The Rundown: Slow Weekend, Forget About Cain and Cobb, MLB Social Media Hijinx, Lackey a Yankees Option?

How was your weekend? Mine was relaxing, thanks for asking. My New Year’s resolution (one week late) is to keep this column under 1000 words. Here goes…

I had intended to write about the ridiculousness of the Lorenzo Cain rumors, but Evan has it covered here and here, so with nothing much else to report I’ll focus on starting pitching.

The Cubs need a starting pitcher and the three obvious choices are Yu Darvish, Jake Arrieta, and Alex Cobb. According to Dan Clark on Twitter, Cobb’s agent is waiting for the other two to sign. That makes sense, because when you go from being the third choice to the only choice, you tend to have a little bit more negotiating leverage. I’m not sure I’d want to engage in that game of chicken, but, as my step-daughter says “You gotta do what you gotta do.” whatever that means.

The potential signing of Cobb by the Cubs gives me every bit of the warm fuzzies that the Edwin Jackson deal did in 2013. Not interested.

Frankly, I’m done with Cobb and his agent. In reading the broad-strokes of their initial negotiations with the Cubs, neither seems to be much sharper than the shape of their heads. In a nutshell, Chicago offered a contract similar to the one Tyler Chatwood signed; Cobb very nearly accepted; his agent had an epiphany that they might get more; and, he told Theo Epstein he’d get back to him.

If the Cubs offered $42 million and Team Cobb expects $70 million, I’d say thanks but no thanks and good luck. If some team wants to give him four years at $17.5 million AAV, bless their souls. Cobb would have earned $17.4 million this season had he accepted the Rays’ qualifying offer. All things considered, the Cubs’ offer wasn’t really that bad.

And maybe that’s what we are missing in this barren offseason. What exactly are these players worth? Obviously the disconnect between player agents and front office personnel is very telling and the market is stagnant because player values are overinflated. Someone will cave, but nobody is in a hurry to do so. My guess is the Washington Nationals will fall first. Scott Boras generally owns Mike Rizzo so let’s just wait for him to pull his very nervous trigger finger on Arrieta and Greg Holland and throw away any chance he has to re-sign Bryce Harper next season.

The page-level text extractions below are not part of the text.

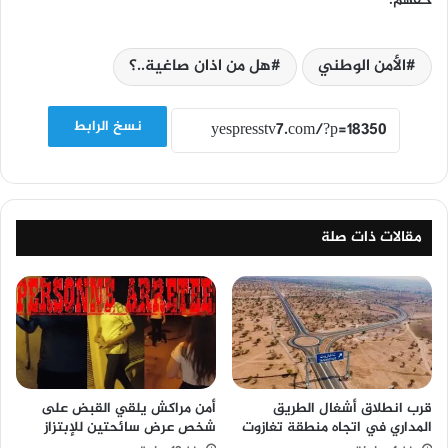
حقهم.
الأمن الوطني
هل من اذان صاغية..؟
نسخ الرابط
مقالات ذات صلة
قرب انطلاق أشغال الطريق
أمن مراكش يلقي القبض على
المداري في اتجاه منطقة تغازوت
شخص عرض سائحتين للإبتزاز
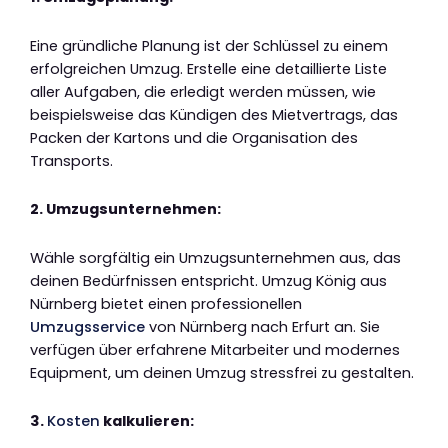
Eine gründliche Planung ist der Schlüssel zu einem
erfolgreichen Umzug. Erstelle eine detaillierte Liste
aller Aufgaben, die erledigt werden müssen, wie
beispielsweise das Kündigen des Mietvertrags, das
Packen der Kartons und die Organisation des
Transports.
2. Umzugsunternehmen:
Wähle sorgfältig ein Umzugsunternehmen aus, das
deinen Bedürfnissen entspricht. Umzug König aus
Nürnberg bietet einen professionellen
Umzugsservice
von Nürnberg nach Erfurt an. Sie
verfügen über erfahrene Mitarbeiter und modernes
Equipment, um deinen Umzug stressfrei zu gestalten.
3.
Kosten
kalkulieren:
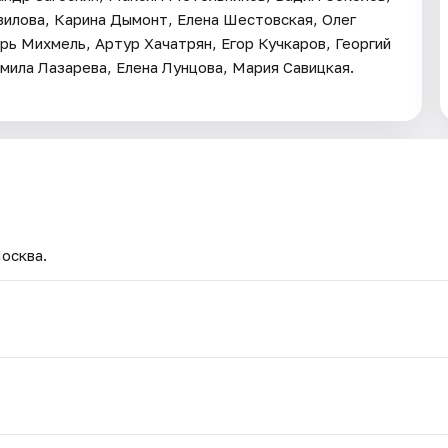
вилова, Карина Дымонт, Елена Шестовская, Олег
рь Михмель, Артур Хачатрян, Егор Кучкаров, Георгий
мила Лазарева, Елена Лунцова, Мария Савицкая.
Москва.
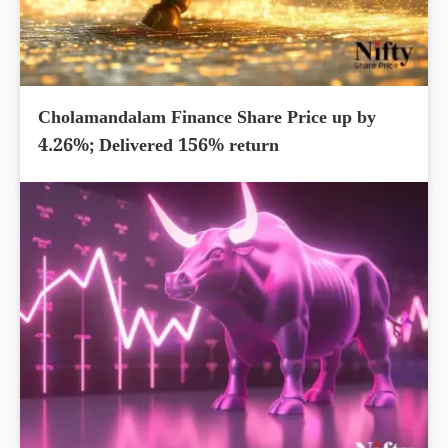
Cholamandalam Finance Share Price up by
4.26%; Delivered 156% return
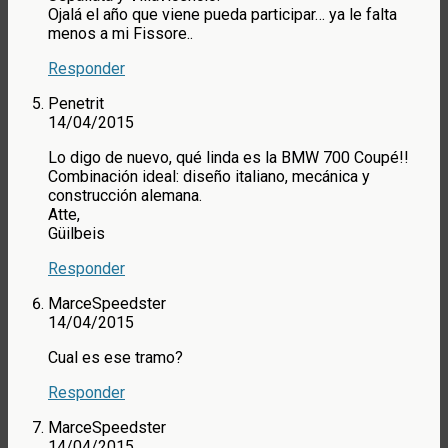
Ojalá el año que viene pueda participar… ya le falta
menos a mi Fissore..
Responder
Penetrit
14/04/2015
Lo digo de nuevo, qué linda es la BMW 700 Coupé!!
Combinación ideal: diseño italiano, mecánica y
construcción alemana.
Atte,
Güilbeis
Responder
MarceSpeedster
14/04/2015
Cual es ese tramo?
Responder
MarceSpeedster
14/04/2015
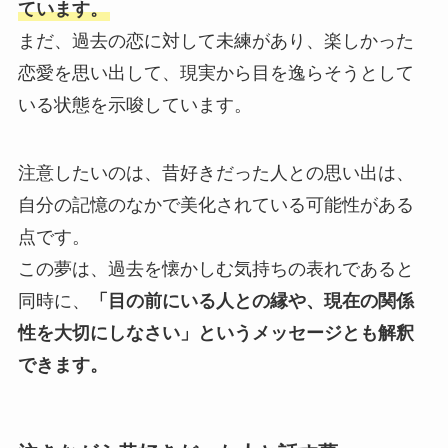
ています。
まだ、過去の恋に対して未練があり、楽しかった
恋愛を思い出して、現実から目を逸らそうとして
いる状態を示唆しています。
注意したいのは、昔好きだった人との思い出は、
自分の記憶のなかで美化されている可能性がある
点です。
この夢は、過去を懐かしむ気持ちの表れであると
同時に、
「目の前にいる人との縁や、現在の関係
性を大切にしなさい」というメッセージとも解釈
できます。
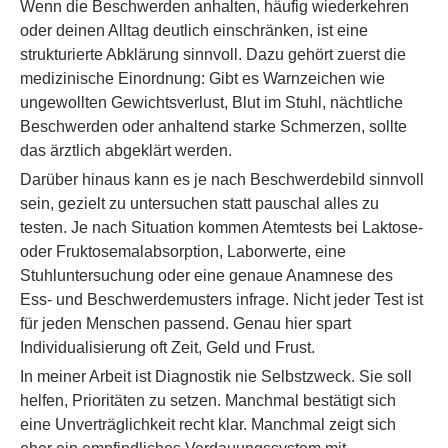
Wenn die Beschwerden anhalten, häufig wiederkehren
oder deinen Alltag deutlich einschränken, ist eine
strukturierte Abklärung sinnvoll. Dazu gehört zuerst die
medizinische Einordnung: Gibt es Warnzeichen wie
ungewollten Gewichtsverlust, Blut im Stuhl, nächtliche
Beschwerden oder anhaltend starke Schmerzen, sollte
das ärztlich abgeklärt werden.
Darüber hinaus kann es je nach Beschwerdebild sinnvoll
sein, gezielt zu untersuchen statt pauschal alles zu
testen. Je nach Situation kommen Atemtests bei Laktose-
oder Fruktosemalabsorption, Laborwerte, eine
Stuhluntersuchung oder eine genaue Anamnese des
Ess- und Beschwerdemusters infrage. Nicht jeder Test ist
für jeden Menschen passend. Genau hier spart
Individualisierung oft Zeit, Geld und Frust.
In meiner Arbeit ist Diagnostik nie Selbstzweck. Sie soll
helfen, Prioritäten zu setzen. Manchmal bestätigt sich
eine Unverträglichkeit recht klar. Manchmal zeigt sich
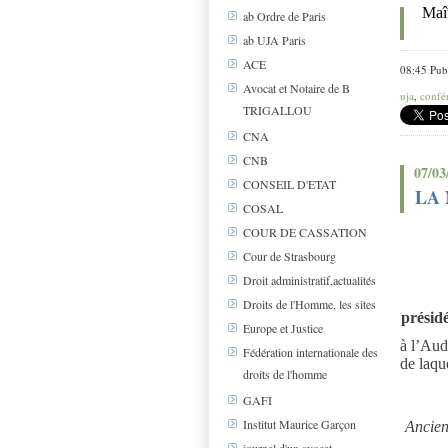
Maî
ab Ordre de Paris
ab UJA Paris
ACE
08:45 Pub
Avocat et Notaire de B
uja
,
confé
TRIGALLOU
CNA
CNB
07/03
CONSEIL D'ETAT
LA 
COSAL
COUR DE CASSATION
Cour de Strasbourg
Droit administratif,actualités
Droits de l'Homme, les sites
présid
Europe et Justice
à l’Aud
Fédération internationale des
de laqu
droits de l'homme
GAFI
Institut Maurice Garçon
Ancien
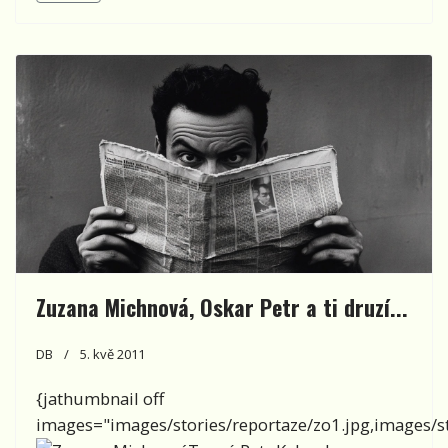
Zuzana Michnová, Oskar Petr a ti druzí...
DB
5. kvě 2011
{jathumbnail off
images="images/stories/reportaze/zo1.jpg,images/sto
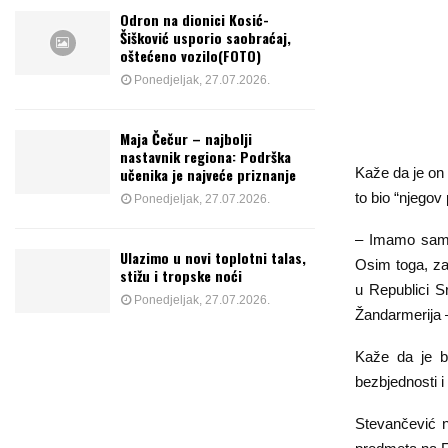
Odron na dionici Kosić-
Šišković usporio saobraćaj,
oštećeno vozilo(FOTO)
Ponedjeljak, 27.07.2026.
Maja Čečur – najbolji
nastavnik regiona: Podrška
Kaže da je on 
učenika je najveće priznanje
to bio “njegov 
Ponedjeljak, 27.07.2026.
– Imamo sam 
Ulazimo u novi toplotni talas,
Osim toga, za
stižu i tropske noći
u Republici Sr
Ponedjeljak, 27.07.2026.
Žandarmerija –
Kaže da je b
bezbjednosti i
Stevančević n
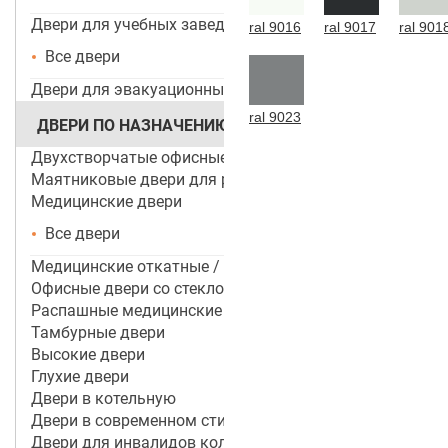
Двери для учебных заведений и ДОУ
ral 9016
ral 9017
ral 901
Все двери
Двери для эвакуационных выходов
ral 9023
ДВЕРИ ПО НАЗНАЧЕНИЮ
Двухстворчатые офисные двери
Маятниковые двери для ресторанов и кафе
Медицинские двери
Все двери
Медицинские откатные / раздвижные двери
Офисные двери со стеклом
Распашные медицинские двери
Тамбурные двери
Высокие двери
Глухие двери
Двери в котельную
Двери в современном стиле
Двери для инвалидов колясочников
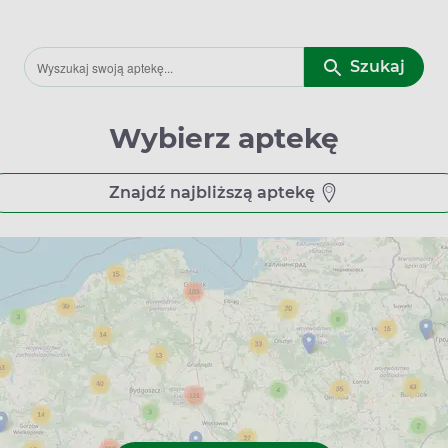
Szukaj
Wybierz aptekę
Znajdź najbliższą aptekę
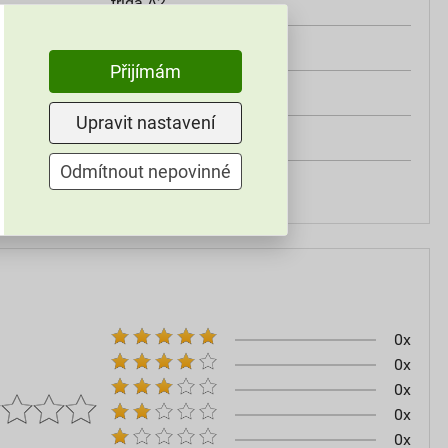
třída A2
od +5°C do +25°C
Přijímám
25 kg
Upravit nastavení
omítky
Odmítnout nepovinné
60–80
0x
0x
0x
0x
0x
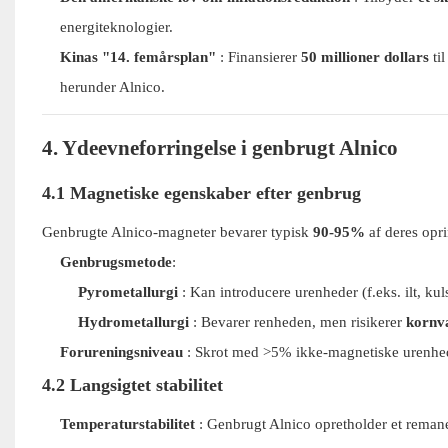
energiteknologier.
Kinas "14. femårsplan"
: Finansierer
50 millioner dollars
til
herunder Alnico.
4. Ydeevneforringelse i genbrugt Alnico
4.1 Magnetiske egenskaber efter genbrug
Genbrugte Alnico-magneter bevarer typisk
90-95%
af deres opr
Genbrugsmetode
:
Pyrometallurgi
: Kan introducere urenheder (f.eks. ilt, kul
Hydrometallurgi
: Bevarer renheden, men risikerer
kornv
Forureningsniveau
: Skrot med >5% ikke-magnetiske urenhede
4.2 Langsigtet stabilitet
Temperaturstabilitet
: Genbrugt Alnico opretholder et reman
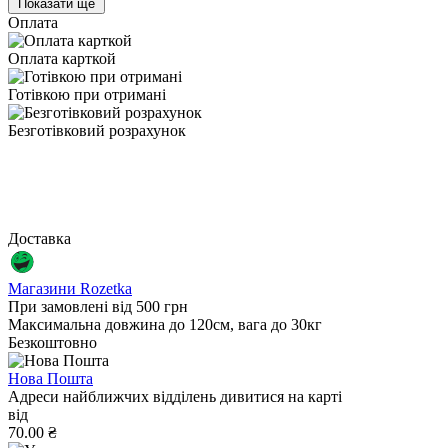
Показати ще
Оплата
Оплата карткой
Готівкою при отримані
Безготівковий розрахунок
Доставка
Магазини Rozetka
При замовлені від 500 грн
Максимальна довжина до 120см, вага до 30кг
Безкоштовно
Нова Пошта
Адреси найближчих відділень дивитися на карті
від
70.00 ₴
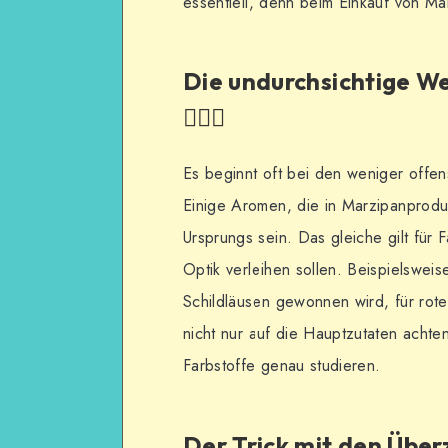
essentiell, denn beim Einkauf von Ma
Die undurchsichtige W
🕵️‍♀️🌈
Es beginnt oft bei den weniger offen
Einige Aromen, die in Marzipanprod
Ursprungs sein. Das gleiche gilt für
Optik verleihen sollen. Beispielsweis
Schildläusen gewonnen wird, für rot
nicht nur auf die Hauptzutaten acht
Farbstoffe genau studieren.
Der Trick mit den Über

And what’s with all the three-year deals? Giving credit where credit is due, I think front offices have finally decided that the backsides of long-term deals just aren’t worth hamstringing their clubs’ futures. We need look no further than the contracts signed by Jacoby Ellsbury, Prince Fielder, and Albert Pujols mid-decade for proof. In fact, the Rangers would still be be paying Fielder $24 million per year through 2020 if he hadn’t agreed to a buyout. He last played in July of 2016. Caveat emptor.

Spring training starts in 37 days. Opening Day is 80 days away. I can guarantee two things will have happened well before March 28th: The Cubs will have a new member of their starting rotation and Cain will not be their leadoff hitter.

Cubs News & Notes

Nothing significant over the weekend except for a lot of non-verifiable stuff from the endless stream of Cubs bloggers, a couple of whom in my Twitter baseball feed really need to exhale a little. Defending a non-rumor to the death is a very unappealing look. You guys know who you are.

Using the potential Cobb signing as an example, even at $14 million per season I’m not sure the right-hander would be worth the acquisition cost, but I am not going to go toe-to-toe with a complete stranger to prove my point. We’re very quick to jump to conclusions about whether something is going to be good or bad. The reality is that most things really aren’t either. We’ll see.

Weekend Stove

If the Phillies really do want to move 3B Maikel Franco, this story about partying until 6am on gameday won’t help. Yeah, that’s clickbait. It was a Winter League game in the Dominican Republic. Those all-inclusive Punta Cana resorts are tough to say goodnight to. Been there, done that.

The Blue Jays acquired Yanegrvis Solarte from the Padres for a couple of minor leaguers.

Fallback free-agent starting pitching options for the Yankees include John Lackey. Not clickbait. Okay, maybe just a little.

The Yankees may look to trade David Robertson to create some financial wiggle room for other moves and stay south of the competitive balance tax threshold.

The Mets’ reported interest in Pirates OF Andrew McCutchen may have been a conduit to acquire Josh Harrison without giving up prospects.

The Twins are interested in Chris Tillman.

I found this interesting: The Rockies have committed $106M to the back end of their bullpen and now project to be seven wins worse than they were last season.

Big, if true: In case you missed it, there was an epic twitter chain on Friday from the very bored social media managers of most MLB franchises.

Monday Walk Up Song

Words by Missing Persons. Got this one done in 851 words.